Since the beginning of March, Gov. Andrew Cuomo has overseen a slew of reopenings in New York. The state allowed NYC restaurants to expand from 35 percent indoor capacity to 50 percent starting March 19, while restaurants in the rest of the state could expand to 75 percent indoor capacity the same day. Movie theaters were allowed to reopen in the city at 25 percent capacity in early March, with no more than 50 people per screening. Indoor fitness classes resumed today at 33 percent capacity (much to the mayor’s dismay).
At the same time, case counts in NYC remain high.

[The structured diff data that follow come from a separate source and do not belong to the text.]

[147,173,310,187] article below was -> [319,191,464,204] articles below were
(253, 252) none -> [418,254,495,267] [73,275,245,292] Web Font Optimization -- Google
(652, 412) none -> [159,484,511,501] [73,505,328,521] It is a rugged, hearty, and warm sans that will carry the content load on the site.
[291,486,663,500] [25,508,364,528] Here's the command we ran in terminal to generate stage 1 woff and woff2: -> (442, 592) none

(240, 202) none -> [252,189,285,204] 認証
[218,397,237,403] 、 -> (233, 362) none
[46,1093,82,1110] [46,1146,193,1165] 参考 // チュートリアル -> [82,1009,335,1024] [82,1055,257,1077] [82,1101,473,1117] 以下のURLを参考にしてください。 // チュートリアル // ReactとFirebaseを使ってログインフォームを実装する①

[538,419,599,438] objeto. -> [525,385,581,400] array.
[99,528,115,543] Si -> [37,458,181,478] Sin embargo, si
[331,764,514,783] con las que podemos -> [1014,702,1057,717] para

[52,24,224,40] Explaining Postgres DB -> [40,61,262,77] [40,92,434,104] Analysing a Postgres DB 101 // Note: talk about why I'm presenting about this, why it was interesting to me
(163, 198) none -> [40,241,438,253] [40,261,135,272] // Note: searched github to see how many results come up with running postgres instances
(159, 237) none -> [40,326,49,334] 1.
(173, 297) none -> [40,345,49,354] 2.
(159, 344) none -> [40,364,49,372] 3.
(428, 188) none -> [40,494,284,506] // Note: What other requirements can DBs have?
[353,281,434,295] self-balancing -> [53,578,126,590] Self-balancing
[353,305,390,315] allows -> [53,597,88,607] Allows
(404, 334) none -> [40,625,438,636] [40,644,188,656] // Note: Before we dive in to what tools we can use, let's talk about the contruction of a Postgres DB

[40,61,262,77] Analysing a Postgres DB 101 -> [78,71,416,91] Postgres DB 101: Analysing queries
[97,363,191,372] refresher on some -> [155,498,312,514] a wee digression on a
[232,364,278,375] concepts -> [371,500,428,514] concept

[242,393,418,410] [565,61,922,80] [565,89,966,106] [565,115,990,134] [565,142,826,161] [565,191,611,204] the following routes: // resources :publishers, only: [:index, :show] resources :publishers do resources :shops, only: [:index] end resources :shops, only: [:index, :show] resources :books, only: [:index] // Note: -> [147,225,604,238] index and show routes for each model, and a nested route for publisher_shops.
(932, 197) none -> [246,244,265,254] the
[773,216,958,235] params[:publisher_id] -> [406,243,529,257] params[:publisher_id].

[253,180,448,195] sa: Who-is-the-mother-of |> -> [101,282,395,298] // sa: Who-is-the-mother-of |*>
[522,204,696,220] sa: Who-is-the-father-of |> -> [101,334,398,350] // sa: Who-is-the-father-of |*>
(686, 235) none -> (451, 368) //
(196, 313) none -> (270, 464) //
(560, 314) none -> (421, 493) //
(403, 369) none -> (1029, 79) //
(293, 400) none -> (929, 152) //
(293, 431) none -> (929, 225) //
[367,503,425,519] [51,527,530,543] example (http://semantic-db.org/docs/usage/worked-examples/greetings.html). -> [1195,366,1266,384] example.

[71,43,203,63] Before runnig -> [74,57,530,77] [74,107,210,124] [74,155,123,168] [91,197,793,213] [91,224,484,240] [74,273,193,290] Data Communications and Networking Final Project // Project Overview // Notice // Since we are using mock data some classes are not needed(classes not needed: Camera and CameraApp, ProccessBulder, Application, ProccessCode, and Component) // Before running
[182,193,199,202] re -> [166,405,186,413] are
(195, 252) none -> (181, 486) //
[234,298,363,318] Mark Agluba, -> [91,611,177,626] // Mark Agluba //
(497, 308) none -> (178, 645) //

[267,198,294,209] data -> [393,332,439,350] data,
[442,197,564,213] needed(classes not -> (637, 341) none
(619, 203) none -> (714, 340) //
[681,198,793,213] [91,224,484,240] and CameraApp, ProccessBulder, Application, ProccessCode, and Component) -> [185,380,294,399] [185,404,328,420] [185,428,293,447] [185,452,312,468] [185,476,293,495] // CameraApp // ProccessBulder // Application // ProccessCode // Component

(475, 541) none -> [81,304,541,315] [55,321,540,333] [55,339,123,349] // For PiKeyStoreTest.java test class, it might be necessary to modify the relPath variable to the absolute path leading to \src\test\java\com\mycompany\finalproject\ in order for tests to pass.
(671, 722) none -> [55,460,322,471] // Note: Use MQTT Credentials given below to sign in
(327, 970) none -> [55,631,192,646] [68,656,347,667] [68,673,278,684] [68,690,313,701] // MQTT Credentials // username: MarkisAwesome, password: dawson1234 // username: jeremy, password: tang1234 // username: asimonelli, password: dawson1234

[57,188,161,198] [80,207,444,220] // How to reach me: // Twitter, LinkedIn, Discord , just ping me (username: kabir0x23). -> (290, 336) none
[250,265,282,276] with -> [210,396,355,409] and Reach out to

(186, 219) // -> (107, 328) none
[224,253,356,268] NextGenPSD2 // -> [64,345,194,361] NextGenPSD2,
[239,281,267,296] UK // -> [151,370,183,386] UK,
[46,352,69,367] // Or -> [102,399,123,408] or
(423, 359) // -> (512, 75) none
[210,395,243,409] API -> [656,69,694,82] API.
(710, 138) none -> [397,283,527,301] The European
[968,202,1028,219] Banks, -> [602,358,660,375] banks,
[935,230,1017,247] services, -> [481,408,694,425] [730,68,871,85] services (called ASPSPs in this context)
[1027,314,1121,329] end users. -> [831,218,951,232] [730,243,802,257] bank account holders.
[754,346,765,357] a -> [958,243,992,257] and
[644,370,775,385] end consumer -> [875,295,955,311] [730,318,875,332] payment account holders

As of March 17, the COVID-19 test positivity rate on a seven-day average in NYC was 6.6 percent, tracking above the city’s safety threshold of 5 percent, according to city data. On Saturday, New York reported its first case of a concerning COVID-19 variant first found in Brazil that is more highly contagious and has the ability to infect people who previously contracted COVID-19, according to the New York Times.
In New Jersey, indoor capacity at restaurants, gyms, barbershops, and salons increased to 50 percent on March 19. The state is reporting the highest seven-day case rate in the country as of March 21, according to Bloomberg, with 314.5 positive cases per 100,000 residents. By today, Gov. Phil Murphy said on CNN that the New Jersey likely “won’t be opening capacity for some time now because of the caseload.”
Mayor de Blasio said that a similar pause would be the right move in New York, especially when it comes to capacity expansions for indoor dining. Cuomo and state officials ultimately hold the power to make the decisions on New York’s reopening rollout.
“Let’s stay at the level we are at now [with indoor dining] and not have any further expansion until we get a lot more information about these variants and see how we do,” de Blasio said at the Monday press conference. “We’re going to be watching, we’re going to be talking about the data, constantly. And if we see something else that needs to be adjusted, I and the doctors will certainly be very, very public about it.”